### Directive
Your task is to write out every line of the data exactly. Drop the pictures.

### Provided information

══════════════════════════════

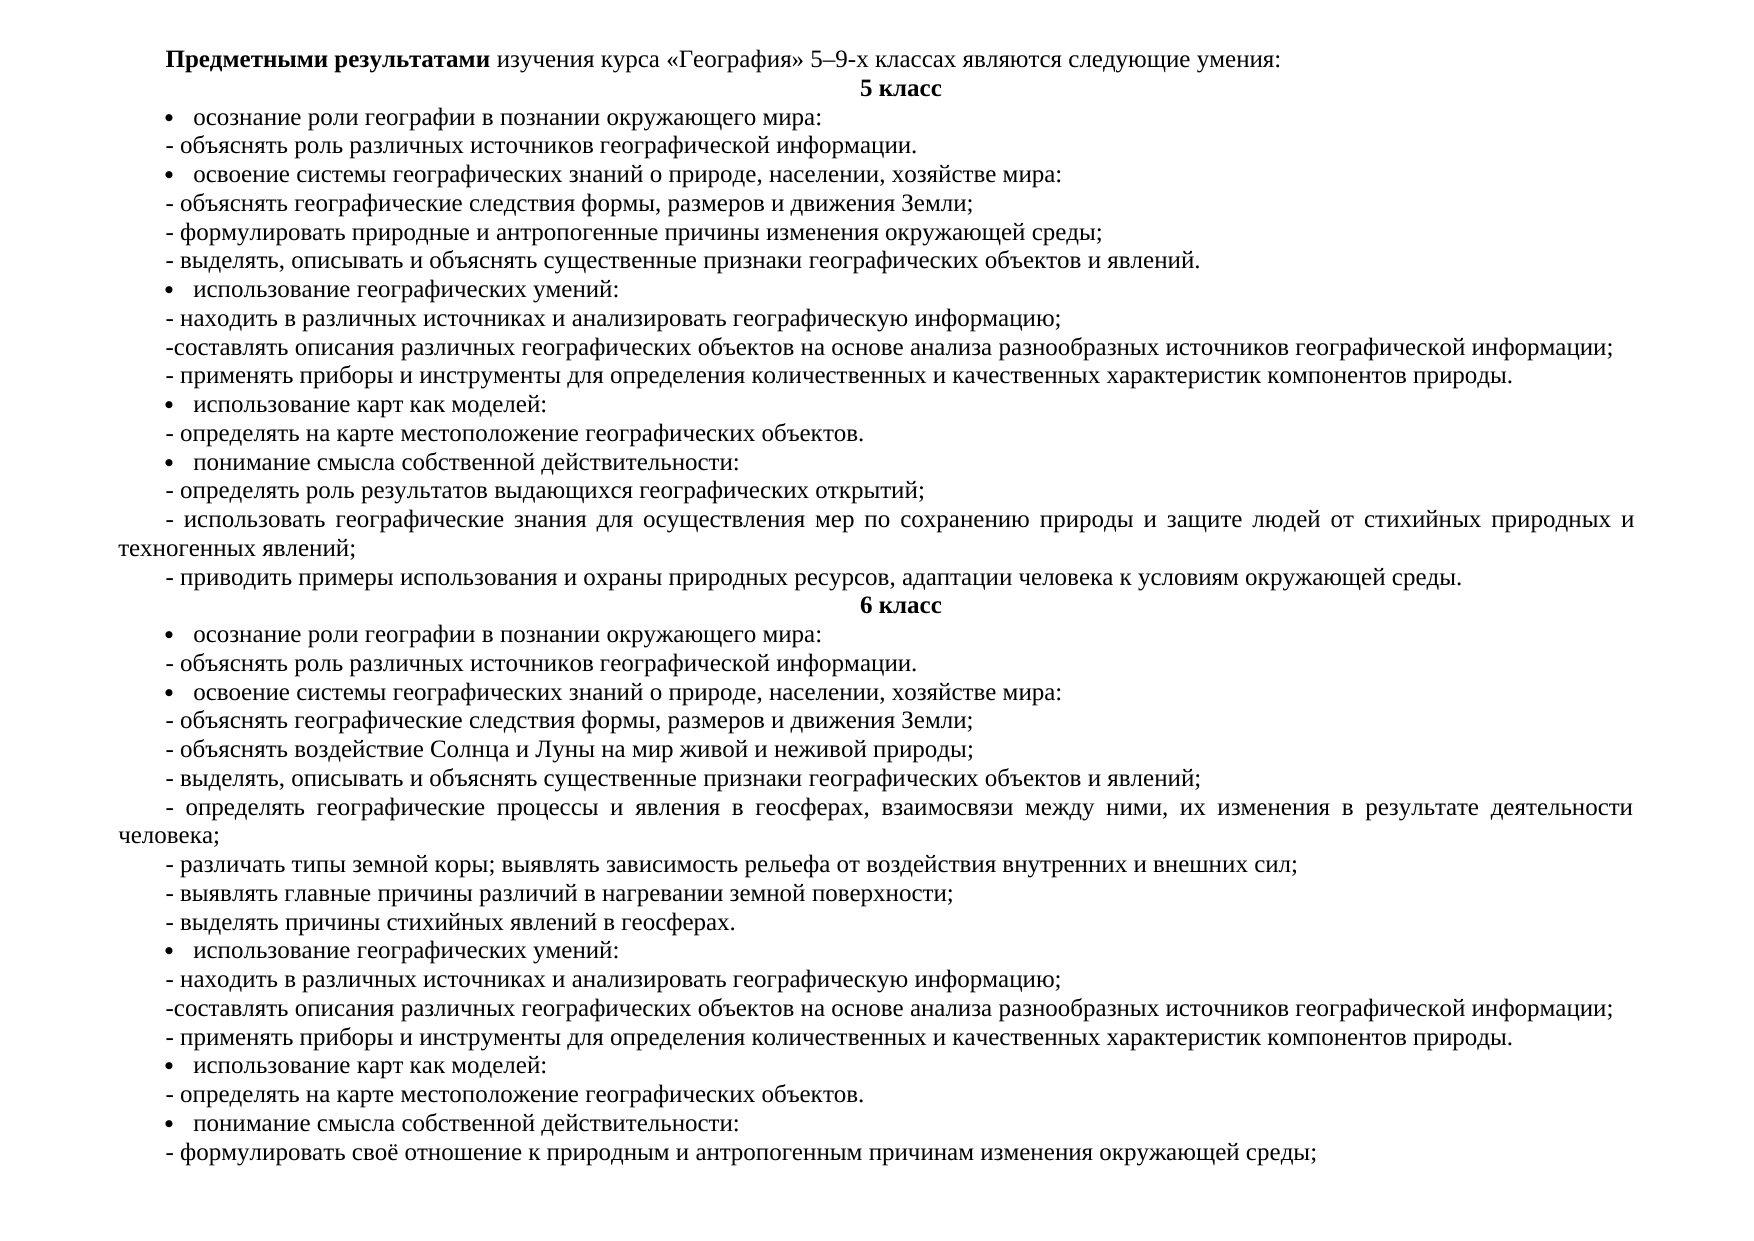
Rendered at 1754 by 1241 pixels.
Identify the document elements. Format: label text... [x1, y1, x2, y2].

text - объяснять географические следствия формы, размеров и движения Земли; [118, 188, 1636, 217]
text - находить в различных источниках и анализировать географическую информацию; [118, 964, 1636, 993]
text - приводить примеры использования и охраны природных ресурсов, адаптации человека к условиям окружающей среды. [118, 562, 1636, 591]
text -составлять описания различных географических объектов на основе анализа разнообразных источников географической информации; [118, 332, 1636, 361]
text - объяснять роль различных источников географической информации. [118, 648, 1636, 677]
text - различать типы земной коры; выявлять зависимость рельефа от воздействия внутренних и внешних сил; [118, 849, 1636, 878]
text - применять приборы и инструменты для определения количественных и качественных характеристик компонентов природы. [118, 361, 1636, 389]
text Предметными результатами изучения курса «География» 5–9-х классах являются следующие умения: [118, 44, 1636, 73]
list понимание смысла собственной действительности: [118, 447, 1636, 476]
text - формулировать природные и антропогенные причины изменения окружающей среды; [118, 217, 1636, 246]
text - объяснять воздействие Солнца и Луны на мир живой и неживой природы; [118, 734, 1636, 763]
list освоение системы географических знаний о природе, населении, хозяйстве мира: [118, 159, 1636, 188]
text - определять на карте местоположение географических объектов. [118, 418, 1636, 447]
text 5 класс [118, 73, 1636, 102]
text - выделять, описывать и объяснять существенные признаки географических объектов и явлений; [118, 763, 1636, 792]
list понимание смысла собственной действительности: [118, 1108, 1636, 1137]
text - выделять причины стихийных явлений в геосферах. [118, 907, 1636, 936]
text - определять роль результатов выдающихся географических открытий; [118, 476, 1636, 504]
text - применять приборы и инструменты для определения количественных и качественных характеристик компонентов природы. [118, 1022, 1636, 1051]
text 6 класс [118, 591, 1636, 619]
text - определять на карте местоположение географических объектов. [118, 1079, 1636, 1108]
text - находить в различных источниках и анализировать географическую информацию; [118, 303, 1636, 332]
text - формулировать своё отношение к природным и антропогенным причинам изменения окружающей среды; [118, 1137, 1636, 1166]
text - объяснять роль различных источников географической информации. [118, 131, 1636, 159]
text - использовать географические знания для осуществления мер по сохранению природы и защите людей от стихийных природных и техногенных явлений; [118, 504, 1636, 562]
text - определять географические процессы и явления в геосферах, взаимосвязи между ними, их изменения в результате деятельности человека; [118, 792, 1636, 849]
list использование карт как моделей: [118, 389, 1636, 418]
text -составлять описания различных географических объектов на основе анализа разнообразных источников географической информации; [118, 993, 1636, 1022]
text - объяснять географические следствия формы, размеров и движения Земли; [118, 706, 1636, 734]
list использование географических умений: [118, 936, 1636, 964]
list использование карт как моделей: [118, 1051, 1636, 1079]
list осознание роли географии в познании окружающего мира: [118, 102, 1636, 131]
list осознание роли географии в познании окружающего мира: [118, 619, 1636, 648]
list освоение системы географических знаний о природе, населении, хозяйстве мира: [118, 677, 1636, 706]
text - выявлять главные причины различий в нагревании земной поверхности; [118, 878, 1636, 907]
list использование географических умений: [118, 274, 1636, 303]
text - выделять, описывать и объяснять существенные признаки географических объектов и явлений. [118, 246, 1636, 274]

══════════════════════════════

### Response to the exercise
Rendered at 1754 by 1241 pixels.
Identify the document elements. Format: label text... [x1, y1, x2, y2].

text - объяснять географические следствия формы, размеров и движения Земли; [118, 188, 1636, 217]
text - находить в различных источниках и анализировать географическую информацию; [118, 964, 1636, 993]
text - приводить примеры использования и охраны природных ресурсов, адаптации человека к условиям окружающей среды. [118, 562, 1636, 591]
text -составлять описания различных географических объектов на основе анализа разнообразных источников географической информации; [118, 332, 1636, 361]
text - объяснять роль различных источников географической информации. [118, 648, 1636, 677]
text - различать типы земной коры; выявлять зависимость рельефа от воздействия внутренних и внешних сил; [118, 849, 1636, 878]
text - применять приборы и инструменты для определения количественных и качественных характеристик компонентов природы. [118, 361, 1636, 389]
text Предметными результатами изучения курса «География» 5–9-х классах являются следующие умения: [118, 44, 1636, 73]
list понимание смысла собственной действительности: [118, 447, 1636, 476]
text - формулировать природные и антропогенные причины изменения окружающей среды; [118, 217, 1636, 246]
text - объяснять воздействие Солнца и Луны на мир живой и неживой природы; [118, 734, 1636, 763]
list освоение системы географических знаний о природе, населении, хозяйстве мира: [118, 159, 1636, 188]
text - определять на карте местоположение географических объектов. [118, 418, 1636, 447]
text 5 класс [118, 73, 1636, 102]
text - выделять, описывать и объяснять существенные признаки географических объектов и явлений; [118, 763, 1636, 792]
list понимание смысла собственной действительности: [118, 1108, 1636, 1137]
text - выделять причины стихийных явлений в геосферах. [118, 907, 1636, 936]
text - определять роль результатов выдающихся географических открытий; [118, 476, 1636, 504]
text - применять приборы и инструменты для определения количественных и качественных характеристик компонентов природы. [118, 1022, 1636, 1051]
text 6 класс [118, 591, 1636, 619]
text - определять на карте местоположение географических объектов. [118, 1079, 1636, 1108]
text - находить в различных источниках и анализировать географическую информацию; [118, 303, 1636, 332]
text - формулировать своё отношение к природным и антропогенным причинам изменения окружающей среды; [118, 1137, 1636, 1166]
text - объяснять роль различных источников географической информации. [118, 131, 1636, 159]
text - использовать географические знания для осуществления мер по сохранению природы и защите людей от стихийных природных и техногенных явлений; [118, 504, 1636, 562]
text - определять географические процессы и явления в геосферах, взаимосвязи между ними, их изменения в результате деятельности человека; [118, 792, 1636, 849]
list использование карт как моделей: [118, 389, 1636, 418]
text -составлять описания различных географических объектов на основе анализа разнообразных источников географической информации; [118, 993, 1636, 1022]
text - объяснять географические следствия формы, размеров и движения Земли; [118, 706, 1636, 734]
list использование географических умений: [118, 936, 1636, 964]
list использование карт как моделей: [118, 1051, 1636, 1079]
list осознание роли географии в познании окружающего мира: [118, 102, 1636, 131]
list осознание роли географии в познании окружающего мира: [118, 619, 1636, 648]
list освоение системы географических знаний о природе, населении, хозяйстве мира: [118, 677, 1636, 706]
text - выявлять главные причины различий в нагревании земной поверхности; [118, 878, 1636, 907]
list использование географических умений: [118, 274, 1636, 303]
text - выделять, описывать и объяснять существенные признаки географических объектов и явлений. [118, 246, 1636, 274]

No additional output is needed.